Alternate Verification Methods Are Available 

In addition to virtual verification by review of government-issued photo identification, lawyers can verify their client’s identity using the credit file method, the dual process method, or an agent. 

Under the “credit file” method, lawyers may review their client’s credit file if it has existed for at least three years and confirm that the name, address, and date of birth match the information provided by the client. 

Under the “dual process” method, lawyers may review two of the following pieces of information provided by a reliable source who is not the individual: 

  • Name and address
  • Name and date of birth
  • Name and confirmation that they have an account, credit card, or loan with a financial institution

Under the “agent” method, lawyers may use an agent to meet with clients and verify their identity in certain circumstances. 

After confirming that the documents are authentic, valid, and current and provided by reliable sources, the lawyer may complete their virtual verification. 

Special Virtual Verification Rules Exist for Children 

If a lawyer must virtually verify the identity of a client under the age of 12, they must also verify the identity of that child’s parent or guardian. Suppose the individual in question is between 12 and 15. In that case, the lawyer must obtain information from a reliable source that contains the name and address of the minor’s parent or guardian and confirm that the minor lives at the same address. 

Why Lawyers Must Follow Client Identification and Verification Rules

The client identification and verification rules were created to target money laundering, terrorist activity, and other illegal activities. Essentially, they were created to ensure lawyers know who they’re working for and conduct the appropriate due diligence to ensure they are not inadvertently participating in illegal activities. 
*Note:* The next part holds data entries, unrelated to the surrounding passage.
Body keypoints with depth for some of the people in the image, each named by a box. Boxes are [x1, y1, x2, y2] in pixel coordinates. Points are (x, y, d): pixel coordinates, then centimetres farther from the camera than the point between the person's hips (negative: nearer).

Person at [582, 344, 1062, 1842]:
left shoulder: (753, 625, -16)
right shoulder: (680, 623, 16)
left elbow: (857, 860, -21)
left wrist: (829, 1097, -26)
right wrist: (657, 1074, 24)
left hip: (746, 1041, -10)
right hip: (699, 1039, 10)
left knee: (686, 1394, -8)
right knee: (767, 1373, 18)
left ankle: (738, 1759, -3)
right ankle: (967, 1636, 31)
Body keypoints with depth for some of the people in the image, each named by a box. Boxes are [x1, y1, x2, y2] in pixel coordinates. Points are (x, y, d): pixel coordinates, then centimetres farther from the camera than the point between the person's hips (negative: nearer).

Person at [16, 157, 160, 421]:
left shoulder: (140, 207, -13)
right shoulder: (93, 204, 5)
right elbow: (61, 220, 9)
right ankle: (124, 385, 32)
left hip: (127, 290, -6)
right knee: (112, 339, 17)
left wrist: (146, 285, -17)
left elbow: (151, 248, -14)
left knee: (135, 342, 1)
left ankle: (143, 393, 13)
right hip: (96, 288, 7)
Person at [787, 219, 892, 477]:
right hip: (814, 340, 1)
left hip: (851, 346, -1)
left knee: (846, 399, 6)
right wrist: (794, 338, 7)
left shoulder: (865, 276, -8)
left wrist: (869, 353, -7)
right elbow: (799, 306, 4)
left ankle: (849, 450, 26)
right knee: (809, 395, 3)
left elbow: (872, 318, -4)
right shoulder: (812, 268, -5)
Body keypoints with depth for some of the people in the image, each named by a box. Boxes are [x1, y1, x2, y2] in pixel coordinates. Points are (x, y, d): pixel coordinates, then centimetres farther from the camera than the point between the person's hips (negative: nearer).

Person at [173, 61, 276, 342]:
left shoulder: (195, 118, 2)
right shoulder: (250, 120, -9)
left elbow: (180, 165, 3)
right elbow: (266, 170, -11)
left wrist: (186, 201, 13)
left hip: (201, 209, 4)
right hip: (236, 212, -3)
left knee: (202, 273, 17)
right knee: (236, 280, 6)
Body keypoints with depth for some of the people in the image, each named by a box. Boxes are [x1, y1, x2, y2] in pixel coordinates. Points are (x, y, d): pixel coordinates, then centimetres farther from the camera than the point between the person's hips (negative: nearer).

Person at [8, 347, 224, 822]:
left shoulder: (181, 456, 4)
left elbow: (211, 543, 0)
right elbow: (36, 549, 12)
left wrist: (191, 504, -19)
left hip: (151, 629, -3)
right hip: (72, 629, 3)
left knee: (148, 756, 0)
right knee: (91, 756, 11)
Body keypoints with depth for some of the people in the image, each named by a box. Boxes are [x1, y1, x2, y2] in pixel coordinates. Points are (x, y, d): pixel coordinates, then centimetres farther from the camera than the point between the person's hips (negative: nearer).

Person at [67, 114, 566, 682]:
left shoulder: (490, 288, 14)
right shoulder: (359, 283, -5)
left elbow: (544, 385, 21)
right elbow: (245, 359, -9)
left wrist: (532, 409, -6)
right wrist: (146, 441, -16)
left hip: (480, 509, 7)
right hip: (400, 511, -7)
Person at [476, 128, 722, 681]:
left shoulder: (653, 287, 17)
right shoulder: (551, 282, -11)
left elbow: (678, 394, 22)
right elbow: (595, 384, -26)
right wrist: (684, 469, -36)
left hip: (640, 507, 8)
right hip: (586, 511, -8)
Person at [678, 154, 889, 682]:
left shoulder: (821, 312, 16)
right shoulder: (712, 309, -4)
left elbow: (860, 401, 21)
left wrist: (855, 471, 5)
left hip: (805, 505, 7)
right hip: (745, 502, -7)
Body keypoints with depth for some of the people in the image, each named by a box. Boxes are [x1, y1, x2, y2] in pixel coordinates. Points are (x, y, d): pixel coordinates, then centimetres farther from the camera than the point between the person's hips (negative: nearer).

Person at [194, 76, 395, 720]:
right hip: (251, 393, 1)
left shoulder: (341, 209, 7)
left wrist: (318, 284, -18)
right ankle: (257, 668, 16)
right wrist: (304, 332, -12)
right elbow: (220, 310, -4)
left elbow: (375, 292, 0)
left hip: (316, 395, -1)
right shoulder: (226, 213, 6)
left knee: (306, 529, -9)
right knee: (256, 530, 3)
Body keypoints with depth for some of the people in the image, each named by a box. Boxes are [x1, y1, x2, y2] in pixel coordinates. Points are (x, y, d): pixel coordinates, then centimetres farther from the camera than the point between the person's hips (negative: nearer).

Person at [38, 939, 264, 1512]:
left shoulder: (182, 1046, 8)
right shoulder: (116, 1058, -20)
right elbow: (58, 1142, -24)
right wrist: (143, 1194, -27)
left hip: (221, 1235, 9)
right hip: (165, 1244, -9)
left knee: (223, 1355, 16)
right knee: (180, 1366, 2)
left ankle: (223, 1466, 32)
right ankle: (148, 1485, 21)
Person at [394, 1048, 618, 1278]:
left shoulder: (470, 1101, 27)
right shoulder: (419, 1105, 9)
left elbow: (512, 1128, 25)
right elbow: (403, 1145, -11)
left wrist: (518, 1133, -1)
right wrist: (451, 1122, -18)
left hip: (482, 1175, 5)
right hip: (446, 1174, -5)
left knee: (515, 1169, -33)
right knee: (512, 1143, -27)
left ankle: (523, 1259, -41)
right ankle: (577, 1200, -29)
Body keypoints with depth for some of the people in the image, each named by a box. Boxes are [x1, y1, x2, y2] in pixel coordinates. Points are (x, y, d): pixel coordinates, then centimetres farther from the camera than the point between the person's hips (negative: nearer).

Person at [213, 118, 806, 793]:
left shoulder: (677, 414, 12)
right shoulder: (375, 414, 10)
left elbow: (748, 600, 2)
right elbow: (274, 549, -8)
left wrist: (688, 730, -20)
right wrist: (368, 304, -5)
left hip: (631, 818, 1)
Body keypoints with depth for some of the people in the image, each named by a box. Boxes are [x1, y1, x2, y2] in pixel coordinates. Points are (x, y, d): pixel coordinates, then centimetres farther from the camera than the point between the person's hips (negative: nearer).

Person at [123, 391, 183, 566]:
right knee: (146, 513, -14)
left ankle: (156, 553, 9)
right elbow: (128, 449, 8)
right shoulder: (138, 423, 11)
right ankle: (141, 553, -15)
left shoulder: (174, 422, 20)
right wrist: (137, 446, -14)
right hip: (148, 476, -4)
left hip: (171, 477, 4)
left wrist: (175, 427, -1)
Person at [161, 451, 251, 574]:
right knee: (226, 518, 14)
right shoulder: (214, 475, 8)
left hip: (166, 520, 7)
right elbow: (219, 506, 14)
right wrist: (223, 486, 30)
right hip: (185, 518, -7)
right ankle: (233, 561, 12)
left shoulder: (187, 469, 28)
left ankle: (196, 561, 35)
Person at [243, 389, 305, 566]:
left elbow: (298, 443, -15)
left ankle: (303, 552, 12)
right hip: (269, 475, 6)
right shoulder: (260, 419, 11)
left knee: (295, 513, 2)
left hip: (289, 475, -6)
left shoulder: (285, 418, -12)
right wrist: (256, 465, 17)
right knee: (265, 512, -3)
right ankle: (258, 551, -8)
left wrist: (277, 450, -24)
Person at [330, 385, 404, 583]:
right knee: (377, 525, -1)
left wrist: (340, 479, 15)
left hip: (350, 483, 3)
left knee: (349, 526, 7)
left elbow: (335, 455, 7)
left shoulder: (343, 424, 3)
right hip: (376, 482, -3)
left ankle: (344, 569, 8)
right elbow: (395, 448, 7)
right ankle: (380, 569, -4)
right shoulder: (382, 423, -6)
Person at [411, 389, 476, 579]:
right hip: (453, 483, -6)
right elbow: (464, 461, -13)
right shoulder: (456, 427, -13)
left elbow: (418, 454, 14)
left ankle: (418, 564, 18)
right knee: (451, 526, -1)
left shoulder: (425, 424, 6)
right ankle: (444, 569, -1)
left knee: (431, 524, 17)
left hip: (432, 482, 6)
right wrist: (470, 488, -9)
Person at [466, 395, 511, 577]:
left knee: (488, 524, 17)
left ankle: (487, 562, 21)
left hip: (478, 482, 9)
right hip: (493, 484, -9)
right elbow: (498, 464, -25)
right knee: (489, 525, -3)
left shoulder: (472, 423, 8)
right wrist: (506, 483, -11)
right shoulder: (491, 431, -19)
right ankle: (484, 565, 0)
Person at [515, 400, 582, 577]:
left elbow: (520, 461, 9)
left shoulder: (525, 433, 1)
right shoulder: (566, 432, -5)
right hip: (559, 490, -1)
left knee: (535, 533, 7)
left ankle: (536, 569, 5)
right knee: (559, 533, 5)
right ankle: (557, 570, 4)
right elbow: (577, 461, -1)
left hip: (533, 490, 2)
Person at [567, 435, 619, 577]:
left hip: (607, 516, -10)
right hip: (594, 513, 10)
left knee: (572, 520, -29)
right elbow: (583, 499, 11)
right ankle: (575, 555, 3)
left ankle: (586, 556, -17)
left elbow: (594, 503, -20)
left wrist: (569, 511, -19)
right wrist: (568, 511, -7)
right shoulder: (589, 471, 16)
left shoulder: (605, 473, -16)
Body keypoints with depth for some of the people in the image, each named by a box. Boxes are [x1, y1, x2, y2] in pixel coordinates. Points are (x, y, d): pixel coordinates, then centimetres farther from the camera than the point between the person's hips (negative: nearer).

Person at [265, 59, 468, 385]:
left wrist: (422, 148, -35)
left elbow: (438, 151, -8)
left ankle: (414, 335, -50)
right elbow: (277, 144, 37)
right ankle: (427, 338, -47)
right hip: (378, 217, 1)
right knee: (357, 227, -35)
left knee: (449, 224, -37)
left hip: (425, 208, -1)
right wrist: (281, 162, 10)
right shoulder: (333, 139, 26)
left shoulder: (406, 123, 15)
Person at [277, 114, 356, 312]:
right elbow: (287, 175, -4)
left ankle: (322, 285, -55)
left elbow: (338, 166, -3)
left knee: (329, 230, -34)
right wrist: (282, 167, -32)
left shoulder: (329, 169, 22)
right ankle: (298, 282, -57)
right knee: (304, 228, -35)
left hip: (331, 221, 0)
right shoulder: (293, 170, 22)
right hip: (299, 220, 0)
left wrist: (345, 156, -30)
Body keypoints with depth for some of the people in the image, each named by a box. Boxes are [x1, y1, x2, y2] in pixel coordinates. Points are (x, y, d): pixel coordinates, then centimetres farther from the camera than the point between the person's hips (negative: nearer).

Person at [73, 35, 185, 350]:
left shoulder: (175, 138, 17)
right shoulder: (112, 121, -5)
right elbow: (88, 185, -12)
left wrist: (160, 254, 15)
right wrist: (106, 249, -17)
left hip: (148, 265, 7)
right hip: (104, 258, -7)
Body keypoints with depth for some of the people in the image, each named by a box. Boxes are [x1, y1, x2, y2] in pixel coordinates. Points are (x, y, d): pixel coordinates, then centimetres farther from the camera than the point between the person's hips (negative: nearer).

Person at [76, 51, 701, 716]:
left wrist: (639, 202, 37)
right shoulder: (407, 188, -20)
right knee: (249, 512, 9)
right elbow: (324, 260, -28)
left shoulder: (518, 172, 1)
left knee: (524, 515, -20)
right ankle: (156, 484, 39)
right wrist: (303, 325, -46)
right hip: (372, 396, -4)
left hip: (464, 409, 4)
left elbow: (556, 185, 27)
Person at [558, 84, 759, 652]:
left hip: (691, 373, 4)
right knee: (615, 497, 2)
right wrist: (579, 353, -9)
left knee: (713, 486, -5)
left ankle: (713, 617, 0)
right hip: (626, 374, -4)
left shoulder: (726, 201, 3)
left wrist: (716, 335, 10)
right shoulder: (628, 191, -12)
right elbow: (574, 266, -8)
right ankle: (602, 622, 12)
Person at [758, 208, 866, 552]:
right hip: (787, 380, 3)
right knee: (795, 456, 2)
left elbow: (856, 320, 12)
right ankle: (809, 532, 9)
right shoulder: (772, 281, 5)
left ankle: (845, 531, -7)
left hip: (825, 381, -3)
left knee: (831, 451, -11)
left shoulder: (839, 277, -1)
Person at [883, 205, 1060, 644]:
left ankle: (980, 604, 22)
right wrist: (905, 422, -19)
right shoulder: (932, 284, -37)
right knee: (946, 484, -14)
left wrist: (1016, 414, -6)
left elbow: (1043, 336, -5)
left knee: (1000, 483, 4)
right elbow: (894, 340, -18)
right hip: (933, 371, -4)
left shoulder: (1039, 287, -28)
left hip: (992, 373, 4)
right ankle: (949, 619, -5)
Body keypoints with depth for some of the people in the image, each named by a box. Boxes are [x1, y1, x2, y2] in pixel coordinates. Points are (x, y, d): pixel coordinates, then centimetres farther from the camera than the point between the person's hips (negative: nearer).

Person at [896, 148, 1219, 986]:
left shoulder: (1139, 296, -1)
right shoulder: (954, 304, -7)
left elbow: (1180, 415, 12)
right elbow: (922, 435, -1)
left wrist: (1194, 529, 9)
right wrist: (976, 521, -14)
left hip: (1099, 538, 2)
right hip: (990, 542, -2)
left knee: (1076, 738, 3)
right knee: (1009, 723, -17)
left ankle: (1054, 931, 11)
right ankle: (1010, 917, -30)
Beyond the client identification and verification rules, lawyers must never knowingly assist in or encourage dishonesty, fraud, crime, or other illegal conduct or tell their clients how to break the law without punishment – so these steps are essential for lawyers who handle client funds to ensure they are acting in accordance with Law Society requirements. 

What Lawyers Do with Verification Information

The Law Society of Ontario requires lawyers to keep information, documents, and records relating to client verification for six years after completing the client’s work or the duration of the lawyer-client relationship, whichever is longer. 

For more information on the client identification and verification process, review the Law Society of Ontario’s Client Identification and Verification flow chart

What Ontario’s Client Identification and Virtual Verification Rules Mean for Clients

Ontario’s client identification and verification rules are in place to protect the public. When retaining a law firm (whether you’ve worked with them in the past or not), you will be required to participate in the client identification and verification process. 

If you are unable or unwilling to provide government-issued photo identification, note that there are other alternatives for verification (such as the credit file and dual process methods noted above).